Happy St. Patrick’s Day! Today I am not only wearing some green but even have some shamrocks on my shirt. The ironic thing, is that I got dressed and headed off to the hospital to pray for someone pre-surgery before I even knew it was St. Patty’s Day. How lucky is that!?
But this morning, my blog is a tribute to green and all that it seems to mean to the culture around us. For many in Michigan, green is the main color of their favorite university that happens to be rated fairly high in a particular basketball tournament that begins this week. Many will be wearing green, not merely to avoid getting pinched for St. Patrick’s day but also to show their support for Michigan State University basketball.
I have been noticing green around our new home. Since we moved in August into the woods, we missed this Spring transition last year, and it is fun to see various plants cropping up around our house. In this sense, the color green often symbolizes new life. Having been shaped significantly by the woods, loving my botany class as a freshman, and enduring long Michigan winters, the color green is pretty important to me.

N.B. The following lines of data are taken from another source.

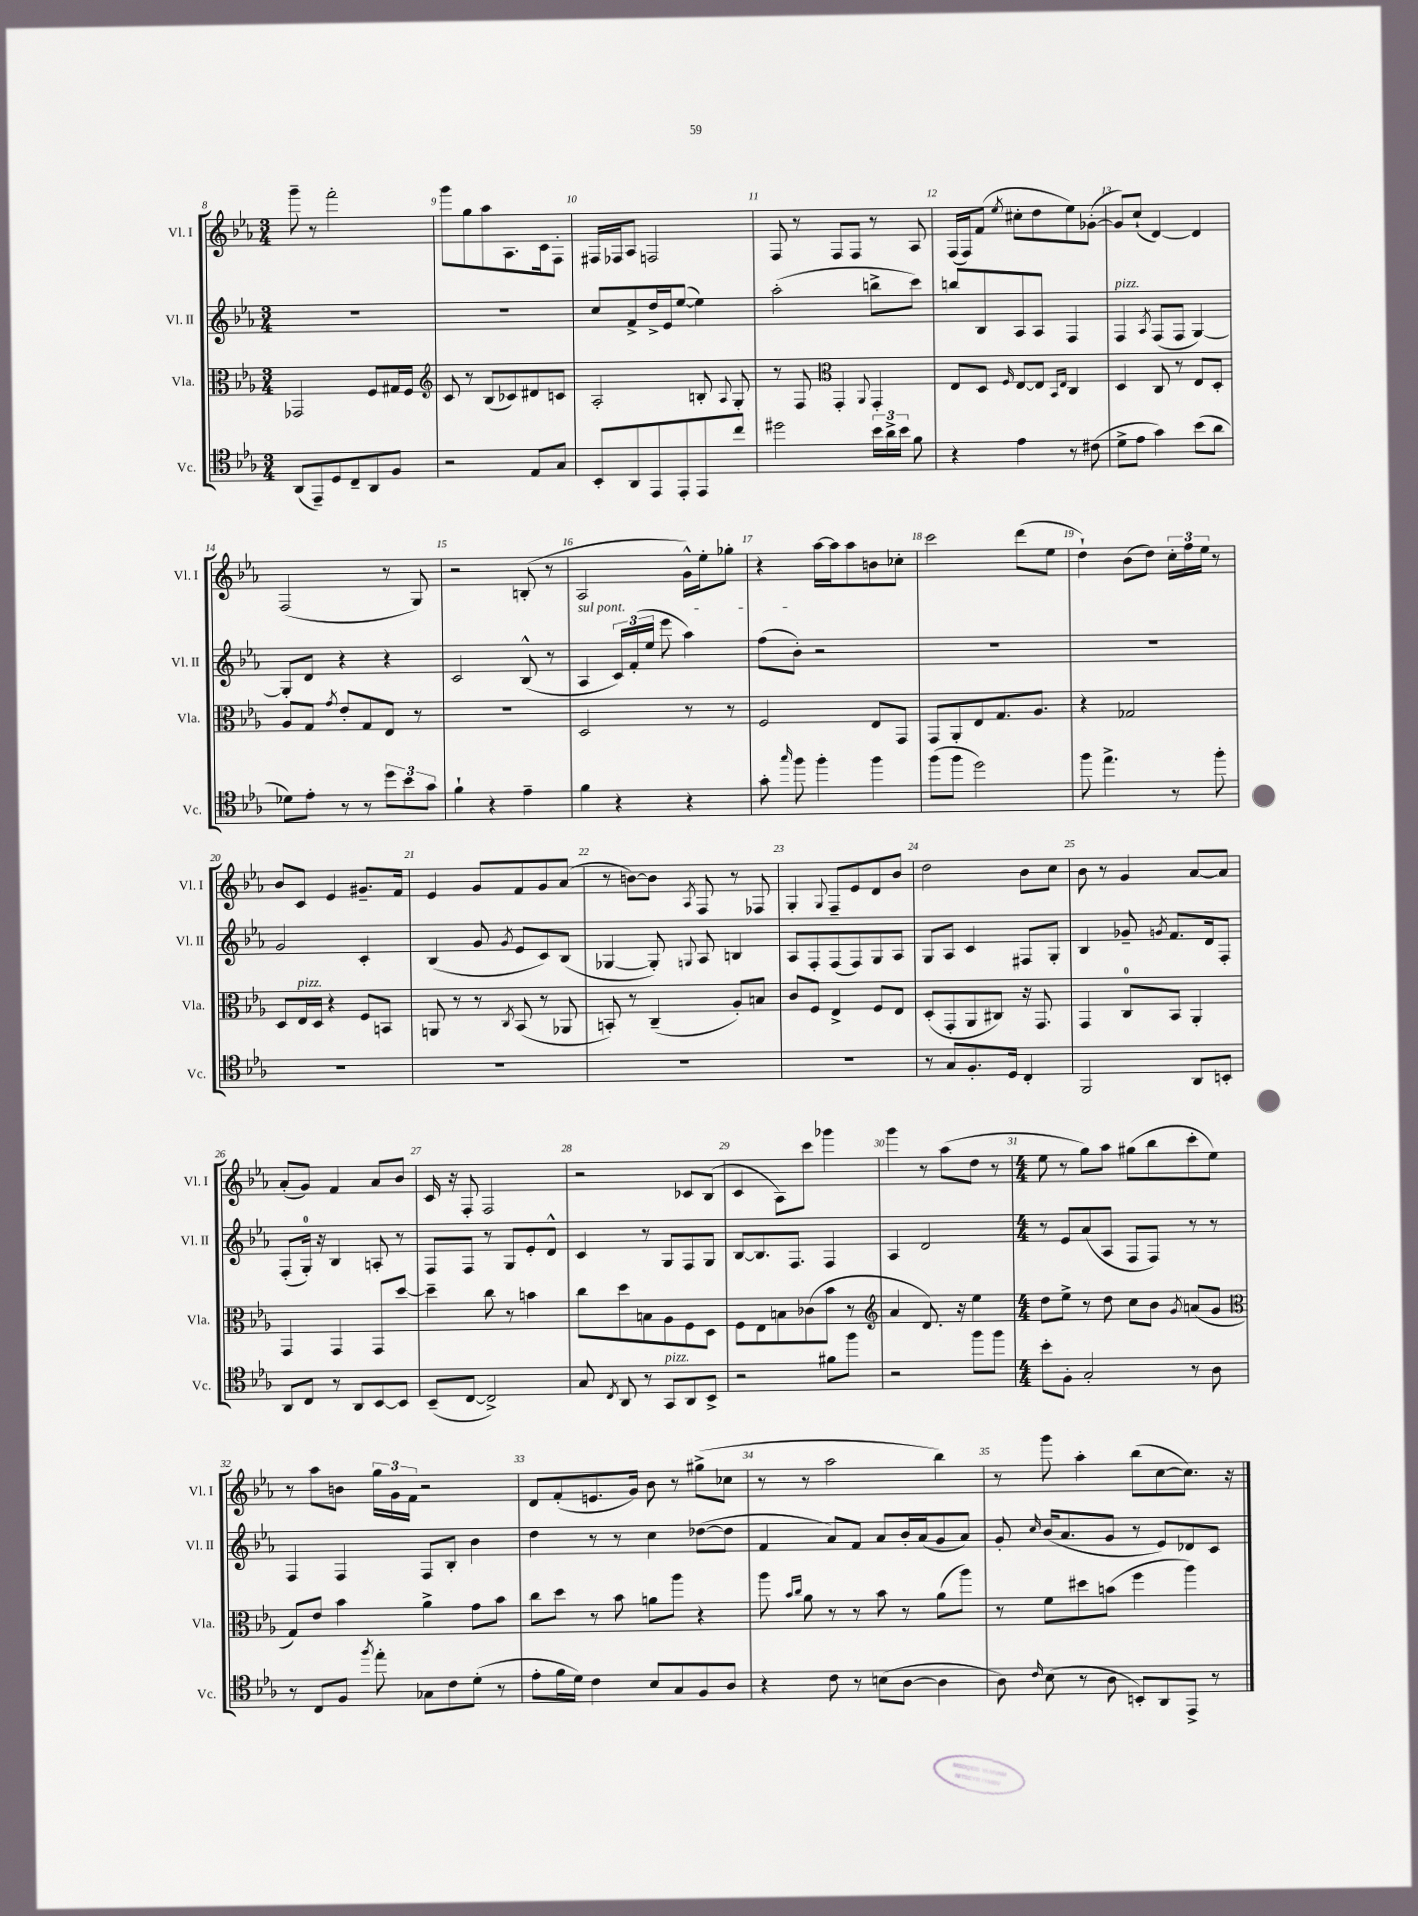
<<
\new StaffGroup <<
\new Staff = "s0" \with { instrumentName = "Vl. I" shortInstrumentName = "Vl. I" } {
    \clef treble \key ees \major \numericTimeSignature \time 3/4
    \autoBeamOff g'''8-- r8 f'''2-. |
    g'''8[ g''8 aes''8 aes8. c'16 f8]-. |
    fis16[ fes16 aes8] f2 |
    f8 r8 f8[ f8] r8 aes8 |
    f16[( f16) f'8]( \acciaccatura { ees''8 } cis''8[-. d''8 ees''8) ges'8]~-.( |
    ges'8[) c''8]-!( d'4~) d'4 |
    f2( r8 g8) |
    r2 b8-.( r8 |
    aes2 g'16[-^) ees''16-. ges''8]-. |
    r4 aes''16[~ aes''16 aes''8 b'8 ces''8]-. |
    c'''2 d'''8[( ees''8] |
    d''4-!) bes'8[( d''8]) \tuplet 3/2 { c''16[-. f''16 ees''16] } r8 |
    bes'8[ c'8] ees'4 gis'8.[-- f'16] |
    ees'4 g'8[ f'8 g'8 aes'8]( |
    r8 b'8[~) b'8] \acciaccatura { aes8 } f8 r8 fes8 |
    g4-. \appoggiatura { g8 } f8[-- ees'8 d'8 bes'8] |
    d''2 bes'8[ c''8] |
    bes'8 r8 g'4 aes'8[~ aes'8] |
    aes'8[-.( g'8]) f'4 aes'8[ bes'8] |
    c'16 r16 f8-. f2 |
    r2 ces'8[ bes8]( |
    c'4 aes8[) c'''8] ges'''4 |
    g'''4 r8 aes''8[( d''8] r8 |
    \numericTimeSignature \time 4/4 ees''8 r8 g''8[) aes''8] gis''8[( bes''8 c'''8-. ees''8]) |
    r8 aes''8[ b'8] \tuplet 3/2 { g''16[ g'16 f'16] } r2 |
    d'8[ f'8-.( e'8. g'16]) bes'8 r8 gis''8[->( ces''8] |
    r8 r8 aes''2 bes''4) |
    r8 g'''8 aes''4-. bes''8[( c''8~ c''8.]) r16 \bar "|." |
}
\new Staff = "s1" \with { instrumentName = "Vl. II" shortInstrumentName = "Vl. II" } {
    \clef treble \key ees \major \numericTimeSignature \time 3/4
    \autoBeamOff R2. |
    R2. |
    c''8[ f'8-> d''16-> ees'16 ees''8]~( ees''4) |
    aes''2-.( b''8[-> c'''8]) |
    b''8[ bes8 aes8 aes8] f4 |
    f4^\markup { \italic "pizz." } \acciaccatura { aes8 } f8[( f8] g4~) |
    g8[-. d'8] r4 r4 |
    c'2 bes8-^( r8 |
    \once \override TextSpanner.bound-details.left.text = \markup { \italic "sul pont." } aes4\startTextSpan \tuplet 3/2 { c'16[) f'16-.( ees''16] } ees'''8 aes''4) |
    f''8[( bes'8]-.\stopTextSpan) r2 |
    R2. |
    R2. |
    g'2 c'4-. |
    bes4( g'8 \acciaccatura { g'8 } ees'8[ c'8) bes8]( |
    ges4~ ges8-.) \appoggiatura { g8 } aes8 b4 |
    aes8[ f8-. f8( f8) g8 aes8] |
    g8[ aes8] c'4 fis8[ g8]-. |
    bes4 ges'8-- \acciaccatura { g'8 } f'8.[ d'16 f8]-. |
    f8[-.( g16]-0-.) r16 bes4 a8-. r8 |
    f8[ f8] r8 g8[ ees'8-. d'8]-^ |
    c'4 r8 g8[ f8 g8] |
    bes8[~ bes8. f8.] f4 |
    aes4 d'2 |
    \numericTimeSignature \time 4/4 r8 ees'8[ aes'8( aes8] f8[ f8]) r8 r8 |
    f4 f4 f8[ bes8]-. bes'4 |
    d''4 r8 r8 c''4 des''8[~( des''8] |
    f'4 aes'8[) f'8] aes'8[ bes'16-. aes'16( g'8 aes'8]) |
    g'8-. \grace { c''16 } bes'16[( aes'8. g'8] r8 ees'8[) des'8 c'8] \bar "|." |
}
\new Staff = "s2" \with { instrumentName = "Vla." shortInstrumentName = "Vla." } {
    \clef alto \key ees \major \numericTimeSignature \time 3/4
    \autoBeamOff ges,2 f8[ gis16 f16] |
    \clef treble c'8 r8 bes8[( ces'8) dis'8 c'8] |
    aes2-. b8-. \appoggiatura { aes8 } g8-. |
    r8 f8 \clef alto g,4-. \appoggiatura { aes,8 } g,4-. |
    ees8[ d8] \grace { f16 } ees8[~ ees8] \grace { bes,16[ ees16] } c4 |
    d4 c8 r8 ees8[ d8]-. |
    aes8[ g8] \acciaccatura { g'8 } ees'8[-. g8 ees8] r8 |
    R2. |
    d2 r8 r8 |
    f2 ees8[ g,8] |
    g,8[ aes,8-. ees8 g8. aes8.] |
    r4 ges2 |
    d8[ ees16^\markup { \italic "pizz." } d16] r4 f8[ b,8] |
    a,8 r8 r8 \acciaccatura { c8 } bes,8( r8 aes,8 |
    b,8-.) r8 c4--( aes8[-.) b8] |
    c'8[ f8] ees4-> f8[ ees8] |
    d8[-.( g,8-. aes,8 cis8]) r16 g,8. |
    g,4 c8[-0 bes,8] aes,4-. |
    g,4 g,4 g,8[ d''8]~ |
    d''4-- c''8 r8 b'4 |
    c''8[ d''8 b8 aes8 f8 d8] |
    f8[ ees8 b8 ces'8( bes'8] r8 |
    \clef treble aes'4 d'8.) r16 ees''4 |
    \numericTimeSignature \time 4/4 d''8[ ees''8]-> r8 d''8 c''8[ bes'8] \acciaccatura { g'8 } a'8[( g'8] |
    \clef alto g8[) ees'8] bes'4 aes'4-> g'8[ bes'8] |
    c''8[ d''8] r8 bes'8 a'8[ aes''8] r4 |
    aes''8 \grace { bes'16[ c''16] } aes'8 r8 r8 bes'8 r8 aes'8[( aes''8]) |
    r8 f'8[ dis''8 b'8]( f''4 aes''4) \bar "|." |
}
\new Staff = "s3" \with { instrumentName = "Vc." shortInstrumentName = "Vc." } {
    \clef tenor \key ees \major \numericTimeSignature \time 3/4
    \autoBeamOff aes,8[( ees,8--) d8 c8-- aes,8 f8] |
    r2 ees8[ g8] |
    bes,8[-. aes,8 ees,8 ees,8-. ees,8 c''8] |
    dis''2 \tuplet 3/2 { bes'16[ aes'16-> bes'16] } f'8 |
    r4 ees'4 r8 cis'8( |
    d'8[-> ees'8] g'4) bes'8[( aes'8] |
    des'8[) ees'8]-. r8 r8 \tuplet 3/2 { d''8[ bes'8 g'8] } |
    f'4-! r4 ees'4-- |
    f'4 r4 r4 |
    g'8-. \grace { g''16 } f''8 f''4-. f''4 |
    f''8[( f''8] d''2) |
    f''8 ees''4.-> r8 f''8-. |
    R2. |
    R2. |
    R2. |
    R2. |
    r8 g8[ f8.-. d16] c4-. |
    f,2 aes,8[ b,8]-. |
    aes,8[ c8] r8 aes,8[ bes,8~ bes,8] |
    bes,8[--( c8]~ c2->) |
    g8 \acciaccatura { c8 } aes,8 r8 g,8[^\markup { \italic "pizz." } aes,8 bes,8]-> |
    r2 fis'8[ f''8] |
    r2 f''8[ f''8] |
    \numericTimeSignature \time 4/4 bes'8[-. f8]-. g2-. r8 aes8 |
    r8 c8[ f8] \acciaccatura { f''8 } ees''8-. ges8[ c'8 d'8]-.( r8 |
    ees'8[-. f'16 d'16]) c'4 bes8[ g8 f8 aes8] |
    r4 c'8 r8 b8[( aes8]~ aes4 |
    aes8) \grace { c'16 } bes8( r8 aes8 b,8[-.) aes,8 ees,8]-> r8 \bar "|." |
}
>>
>>
\layout { \context { \Score currentBarNumber = #8 \override BarNumber.break-visibility = ##(#f #t #t) barNumberVisibility = #all-bar-numbers-visible } }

But in our culture green also is a symbol of a couple of other things that seem to have a strong impact on society. Green is the color of money and the color of envy. I don’t know who gets to decide that red is love, black is sin, white is purity, and green gets envy. But it seems like green got the raw end of that deal. And it seems funny that our money is green and envy is figuratively pictured the same color. I can only assume that there may be some correlation.
Our money is green and God just calmed my soul with money earlier this week. I recently received some news that troubled me and brought me to prayer in disappointment. It seems likely that our church’s building project is going to be significantly more than what we were originally quoted which requires us to go back to the drawing board and consider either more time or even less building. The next morning I woke up and just poured my heart out to God about this. I know it is in His hands and I do not want to push ahead while he says hold back, but many of the people of ReCAST are being pressed hard to make our current facility work.
Later in the day, after I spent the morning in prayer, the counters came in to count the offering from Sunday and the green showed a near record week of generosity that was nearly double our average MONTHLY expenses. And it was like God said, “Chill, Don! I’ve got this in my timing.”
But my past observations about green on this very green day, is one of my favorite songs by the late Rich Mullins, simply entitled “The Color Green” (and that is a hyperlink to the YouTube song). I love the way that Rich Mullins thought about life in fresh and new ways. He rightly identifies that there need not be color, or taste, or any of the things that make life enjoyable. And so he declares in praise to God in the chorus of this song, “Be praised for all your tenderness, by these works of your hands, Suns that rise and rains that fall to bless and bring to life your land, look down upon this winter wheat and be glad that you have made, blue for the sky and the color green . . . That fills these fields with praise!”
The color green was God’s idea. And the very presence of its beauty in creation shines out and openly declares that God loves us and is gracious toward us. He has paid attention to the details that we often take for granted. The world could easily be grayscale, but he has made green and all the other colors, to jazz up the place, and for that I am thankful!